It is a journalist’s duty to question lockdown

Much of the press is all too happy to toe the government line.

By EMILY HILL

It is a journalist’s duty to question lockdown

So the logic of the latest lockdown is frying my goddamn mind. On a list of conundrums I can’t solve, ‘If a woman sits alone on a bench can she transmit a virus she probably doesn’t have?’ is now up there with, ‘If a tree falls in the middle of a forest, and there’s no one around, does it still make a sound?’.

Given three police officers were filmed arresting a woman in Bournemouth for sitting on a bench alone, they clearly thought they knew the answer. On initial inspection, there appeared to be two ways to interpret the footage. Either they had her bang to rights for a lockdown violation, or they were violating her human rights.

However, since then, heroic feats of journalism have been performed — ‘Woman, 50, “arrested for sitting on bench” is Covid conspiracy theorist’. It turns out she hadn’t just been sitting on a bench; she’d walked along the beach with her elderly father picking sea shells, and (according to an ‘ex-friend’) ‘she was going around telling everyone that coronavirus was no worse than getting the sniffles and that it was an attempt to control us all’.

Reading newspaper reports on the state of the Covid-19 situation in London scare the bejesus out of me, so I do not for a second want to upset anyone.

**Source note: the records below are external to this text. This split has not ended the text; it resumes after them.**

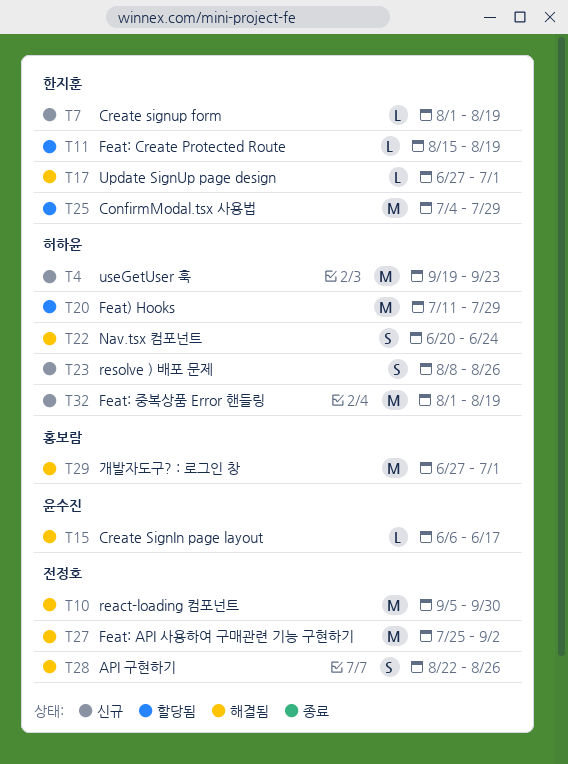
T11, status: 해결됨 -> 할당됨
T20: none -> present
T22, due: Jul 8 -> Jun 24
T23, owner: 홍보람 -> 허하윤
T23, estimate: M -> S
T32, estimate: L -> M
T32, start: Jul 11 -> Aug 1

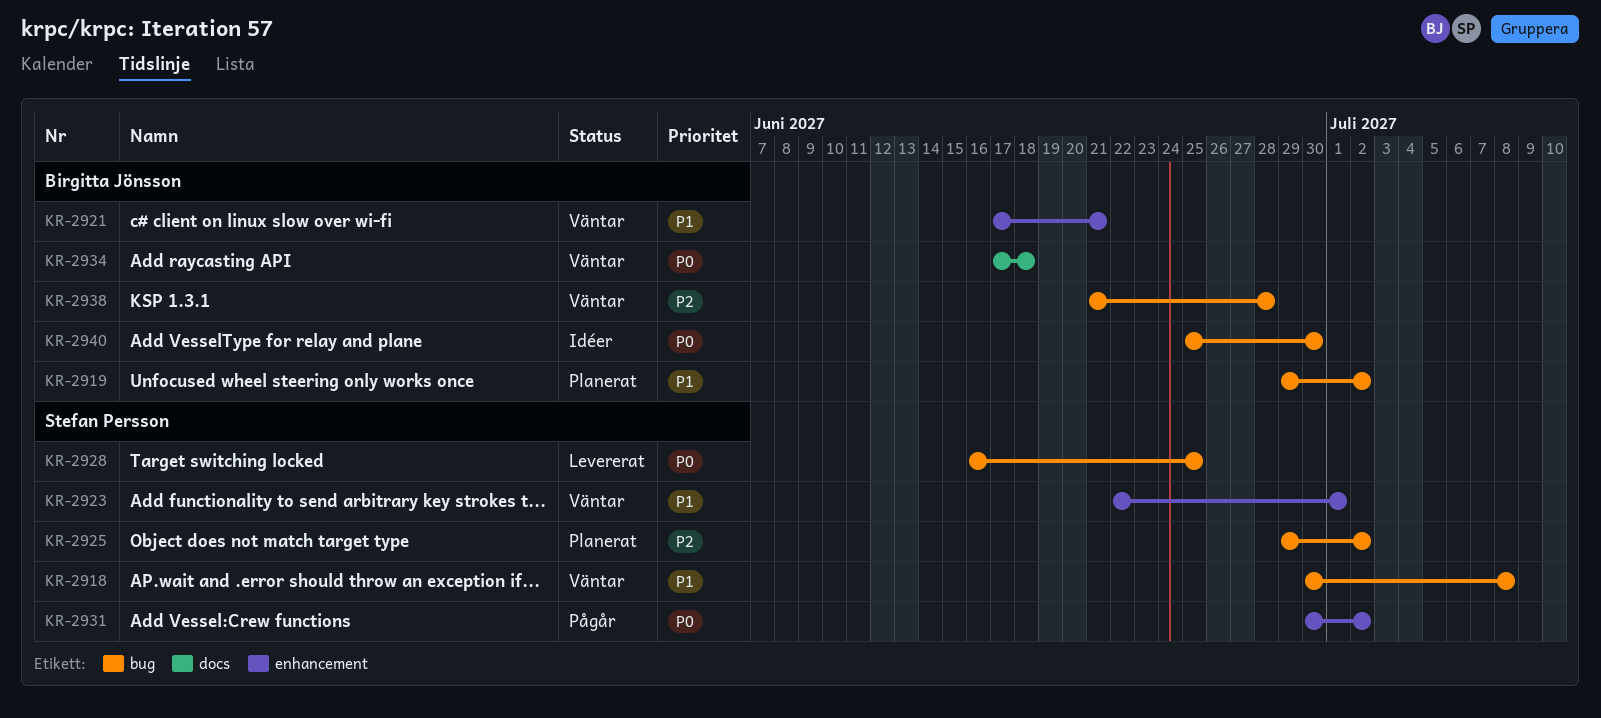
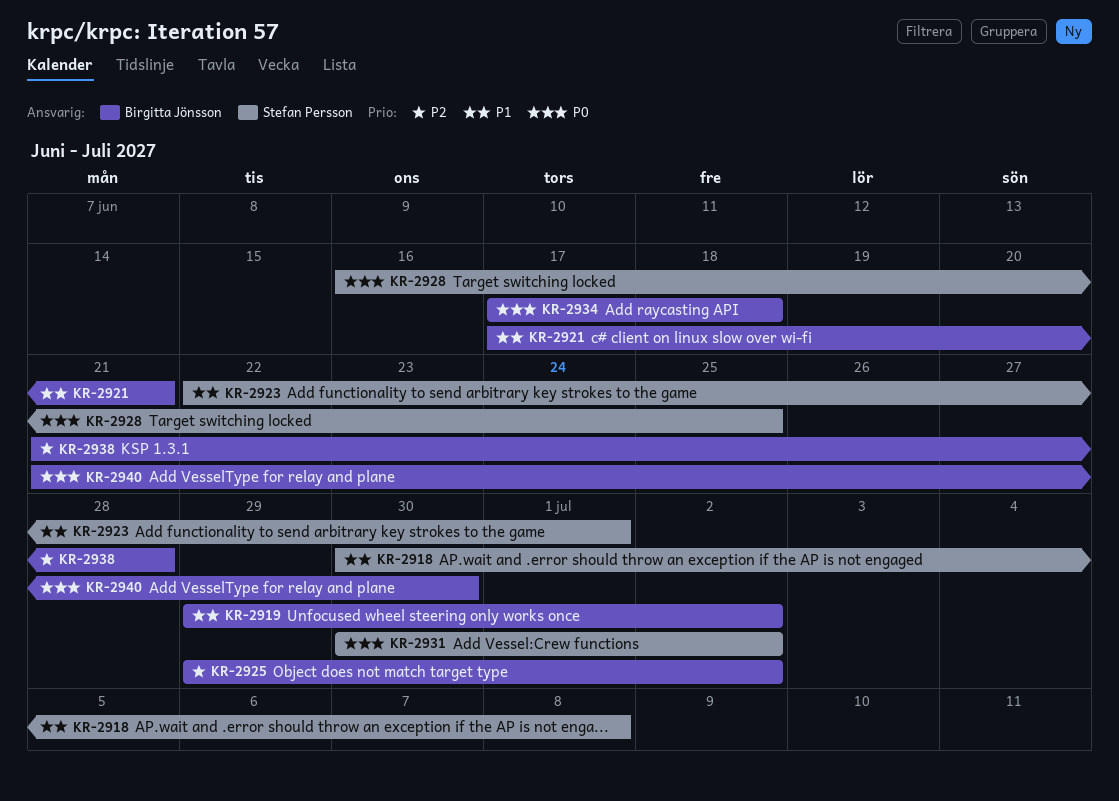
KR-2925, owner: Stefan Persson -> Birgitta Jönsson
KR-2940, start: Jun 25 -> Jun 21

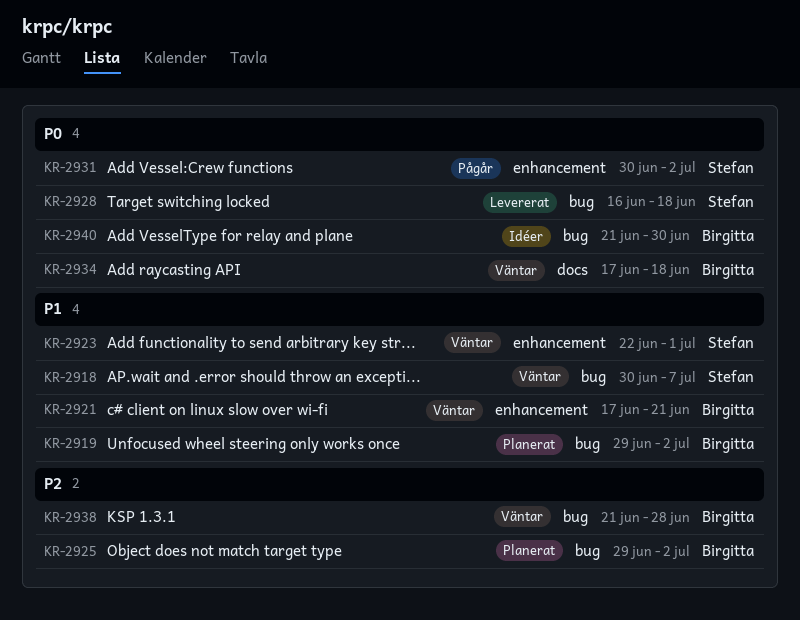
KR-2918, due: Jul 8 -> Jul 7
KR-2928, due: Jun 25 -> Jun 18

However, this bench situation took place in Bournemouth, so I am now going to do my job as a journalist, and try to establish the facts there.

The Bournemouth Echo stated on Monday that ‘the total number of people who have died with coronavirus in Dorset hospitals surpassed 450 [since the start of the pandemic], as eight more were confirmed.’

Regarding cases in Dorset, the latest data indicates: ‘849.7 cases per 100,000 people, with 3,359 cases confirmed in the seven days leading up to 12 January… taking the conurbation’s total since the start of the pandemic to 18,123.’

It is reasonable to suggest – if the virus is as virulent as the science currently suggests – that vastly more than 18,123 people must have been infected with coronavirus in the area. Nevertheless, as it stands, 2.5 per cent of those officially recorded as being infected have sadly died. But, given the population of Dorset is 426,516 (according to the 2018 census), of whom 450 have died, that means that just 0.1 per cent of Dorset’s population has died from Covid across nine months. Surely that is worth bearing in mind amid all the fear, and the actions it is fuelling, including the arrest of a woman sat by herself on a bench in Bournemouth.